President Obama continues to stump for transportation infrastructure. In remarks on Oct. 11, he repeated his call for higher federal spending to rebuild highways, rails and airport runways. Construction officials welcome Obama’s attention to public works, though they still seek more details, including how much total spending he wants. But the White House is not likely to provide many specifics before 2011, when a new Congress convenes.

Obama, with current and former Cabinet officials, governors and a mayor, calls for increased transportation infrastructure spending.
Photo: AP/WideWorld
Obama, with current and former Cabinet officials, governors and a mayor, calls for increased transportation infrastructure spending.

Obama said, “Our infrastructure is woefully inefficient, and it is outdated.” Noting that the U.S. spends less on public works than China, Russia and other countries, he declared, “We can no longer afford to sit still.” His remarks followed a meeting on infrastructure with Treasury Secretary Timothy Geithner, Transportation Secretary Ray LaHood, Govs. Edward Rendell (D-Pa.) and Jack Markell (D-Del.), former Transportation Secretaries Norman Mineta and Samuel Skinner, and eight mayors.

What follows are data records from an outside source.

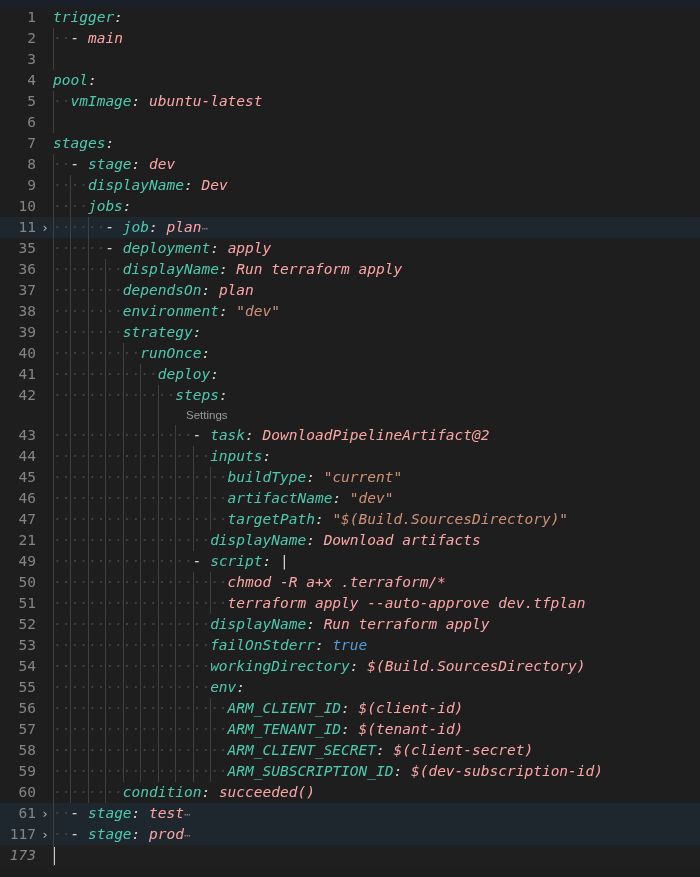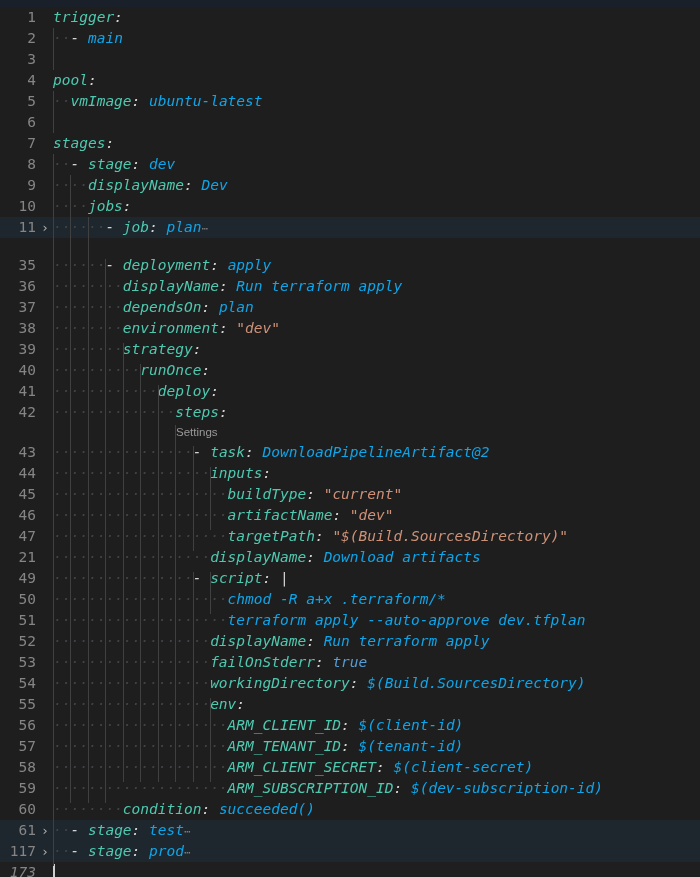--- a/index.html
+++ b/index.html
@@ -73,37 +73,37 @@
     position: absolute;
     left: 53px; top: 0;
     line-height: 21px;
     white-space: pre;
     color: #d4d4d4;
     font-style: italic;
   }
 
   
   .key   { color: #4ec9b0; }
-  .val   { color: #0ea5e9; }
+  .val   { color: #fca5a5; }
   .str   { color: #ce9178; }
   .bool  { color: #569cd6; }
   .punc  { color: #d4d4d4; }
   .dash  { color: #d4d4d4; }
   .ws    { color: #3f4347; }
   .foldmark { color: #808080; font-size: 11px; }
   .pipe  { color: #d4d4d4; }
 
   
   .codelens {
     position: relative;
     height: 19px;
   }
   .codelens .cl-text {
     position: absolute;
-    left: 176px;
+    left: 186px;
     top: 0;
     line-height: 19px;
     font-family: "Liberation Sans", sans-serif;
     font-size: 11.5px;
     color: #999999;
   }
 
   
   .cursor {
     position: absolute;
@@ -130,21 +130,21 @@
       <div class="row" style="height: 21px;"><span class="ln">2</span><span class="code"><span class="ws">··</span><span class="dash">- </span><span class="val">main</span></span></div>
       <div class="row" style="height: 21px;"><span class="ln">3</span><span class="code"></span></div>
       <div class="row" style="height: 21px;"><span class="ln">4</span><span class="code"><span class="key">pool</span><span class="punc">:</span></span></div>
       <div class="row" style="height: 21px;"><span class="ln">5</span><span class="code"><span class="ws">··</span><span class="key">vmImage</span><span class="punc">: </span><span class="val">ubuntu-latest</span></span></div>
       <div class="row" style="height: 21px;"><span class="ln">6</span><span class="code"></span></div>
       <div class="row" style="height: 21px;"><span class="ln">7</span><span class="code"><span class="key">stages</span><span class="punc">:</span></span></div>
       <div class="row" style="height: 21px;"><span class="ln">8</span><span class="code"><span class="ws">··</span><span class="dash">- </span><span class="key">stage</span><span class="punc">: </span><span class="val">dev</span></span></div>
       <div class="row" style="height: 21px;"><span class="ln">9</span><span class="code"><span class="ws">····</span><span class="key">displayName</span><span class="punc">: </span><span class="val">Dev</span></span></div>
       <div class="row" style="height: 21px; padding-left: 20px;"><span class="ln">10</span><span class="code"><span class="ws">····</span><span class="key">jobs</span><span class="punc">:</span></span></div>
       <div class="row folded" style="height: 21px;"><span class="ln">11</span><span class="fold">›</span><span class="code"><span class="ws">······</span><span class="dash">- </span><span class="key">job</span><span class="punc">: </span><span class="val">plan</span><span class="foldmark">⋯</span></span></div>
-      <div class="row" style="height: 21px; margin-top: 17px;"><span class="ln">35</span><span class="code"><span class="ws">······</span><span class="dash">- </span><span class="key">deployment</span><span class="punc">: </span><span class="val">apply</span></span></div>
+      <div class="row" style="height: 21px;"><span class="ln">35</span><span class="code"><span class="ws">······</span><span class="dash">- </span><span class="key">deployment</span><span class="punc">: </span><span class="val">apply</span></span></div>
       <div class="row" style="height: 21px;"><span class="ln">36</span><span class="code"><span class="ws">········</span><span class="key">displayName</span><span class="punc">: </span><span class="val">Run terraform apply</span></span></div>
       <div class="row" style="height: 21px;"><span class="ln">37</span><span class="code"><span class="ws">········</span><span class="key">dependsOn</span><span class="punc">: </span><span class="val">plan</span></span></div>
       <div class="row" style="height: 21px;"><span class="ln">38</span><span class="code"><span class="ws">········</span><span class="key">environment</span><span class="punc">: </span><span class="str">"dev"</span></span></div>
       <div class="row" style="height: 21px;"><span class="ln">39</span><span class="code"><span class="ws">········</span><span class="key">strategy</span><span class="punc">:</span></span></div>
       <div class="row" style="height: 21px;"><span class="ln">40</span><span class="code"><span class="ws">··········</span><span class="key">runOnce</span><span class="punc">:</span></span></div>
       <div class="row" style="height: 21px;"><span class="ln">41</span><span class="code"><span class="ws">············</span><span class="key">deploy</span><span class="punc">:</span></span></div>
       <div class="row" style="height: 21px;"><span class="ln">42</span><span class="code"><span class="ws">··············</span><span class="key">steps</span><span class="punc">:</span></span></div>
       <div class="codelens">
         <span class="cl-text">Settings</span>
       </div>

The White House released a Treasury Dept. and Council of Economic Advisers report on the benefits of increased public-works spending. It contends, “Now is the optimal time to increase the nation’s investment in transportation infrastructure.” The report says funds would produce jobs at a time of high unemployment, could capitalize on low construction costs and fill in some of the gap left by cuts in state and local governments’ transportation spending.

Pam Whitted, the National Stone, Sand and Gravel Association vice president for government affairs, is pleased to see the President’s focus on transportation funding. Whitted says, “He’s definitely making it a priority and putting it on the front burner”—something that, she notes, industry has been seeking for months.

But industry officials say Obama’s comments lacked specifics. He has proposed a $50-billion infusion to launch a six-year transport bill, but that bill, and its total price tag, won’t be unveiled until 2011. Meanwhile, according to Brian Deery, senior director of the Associated General Contractors’ highway and transportation division, the White House’s Oct. 11 speech is partly “just trying to show some kind of plan for addressing the jobs situation in the next two years of the administration.”

But the House Transportation and Infrastructure Committee’s top Republican, John Mica (Fla.), slammed the new White House report as “a pitiful and tardy political excuse for the administration having killed last year any chance for a long-term transportation measure.” He was referring to the White House’s failure to back a transport bill the committee’s leaders proposed in 2009.